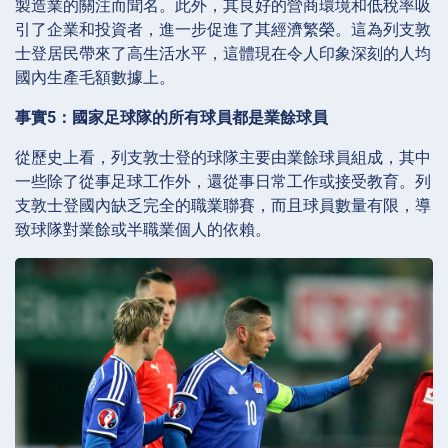
製造業的關注而聞名。此外，其良好的營商環境和低稅率吸
引了企業和投資者，進一步促進了其經濟繁榮。這為列支敦
士登居民帶來了高生活水平，這體現在令人印象深刻的人均
國內生產毛額數據上。
事實5：國家足球隊的所有球員都是業餘球員
從歷史上看，列支敦士登的球隊主要由業餘球員組成，其中
一些除了從事足球工作外，還從事日常工作或接受教育。列
支敦士登國內缺乏完全的職業聯賽，而且球員數量有限，導
致球隊對業餘或半職業個人的依賴。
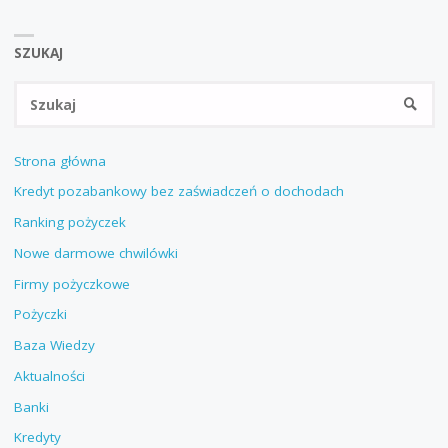
SZUKAJ
Sz
SZUKA
Strona główna
Kredyt pozabankowy bez zaświadczeń o dochodach
Ranking pożyczek
Nowe darmowe chwilówki
Firmy pożyczkowe
Pożyczki
Baza Wiedzy
Aktualności
Banki
Kredyty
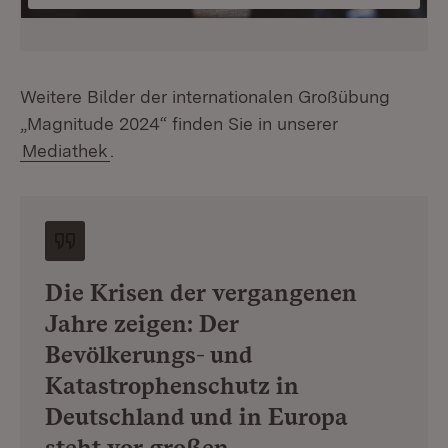
Abspielen
Mute
Enter
fullsc
Weitere Bilder der internationalen Großübung
„Magnitude 2024“ finden Sie in unserer
Mediathek
.
Die Krisen der vergangenen
Jahre zeigen: Der
Bevölkerungs- und
Katastrophenschutz in
Deutschland und in Europa
steht vor großen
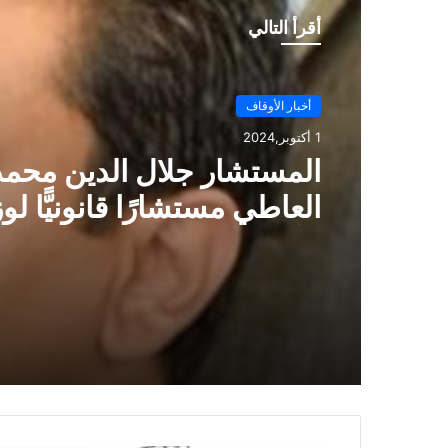
أقرأ التالي
أخبار الأوقاف
أخبار الأوقاف
1 أكتوبر,2024
1 أكتوبر,2024
المستشار جلال الدين محمد
العاطي مستشارًا قانونيًّا لو
الأوقاف
استقبل وزير الأوقاف المه
محمد درة نائب رئيس مجلس
مجموعة درة زيادة الجائزة ا
إلي مليون جنيه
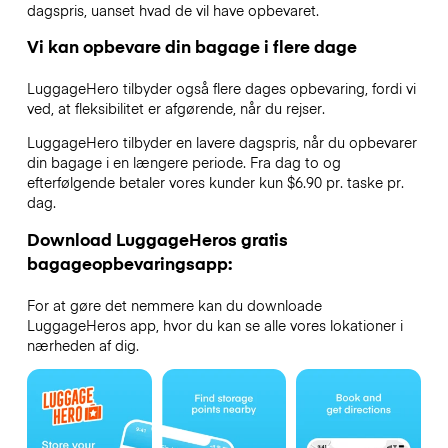
dagspris, uanset hvad de vil have opbevaret.
Vi kan opbevare din bagage i flere dage
LuggageHero tilbyder også flere dages opbevaring, fordi vi
ved, at fleksibilitet er afgørende, når du rejser.
LuggageHero tilbyder en lavere dagspris, når du opbevarer
din bagage i en længere periode. Fra dag to og
efterfølgende betaler vores kunder kun $6.90 pr. taske pr.
dag.
Download LuggageHeros gratis
bagageopbevaringsapp:
For at gøre det nemmere kan du downloade
LuggageHeros app, hvor du kan se alle vores lokationer i
nærheden af dig.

***

* [Exercise instructions]:
In the listing, return each line containing the string "dagspris".

* [Answer for the task]:
dagspris, uanset hvad de vil have opbevaret.
LuggageHero tilbyder en lavere dagspris, når du opbevarer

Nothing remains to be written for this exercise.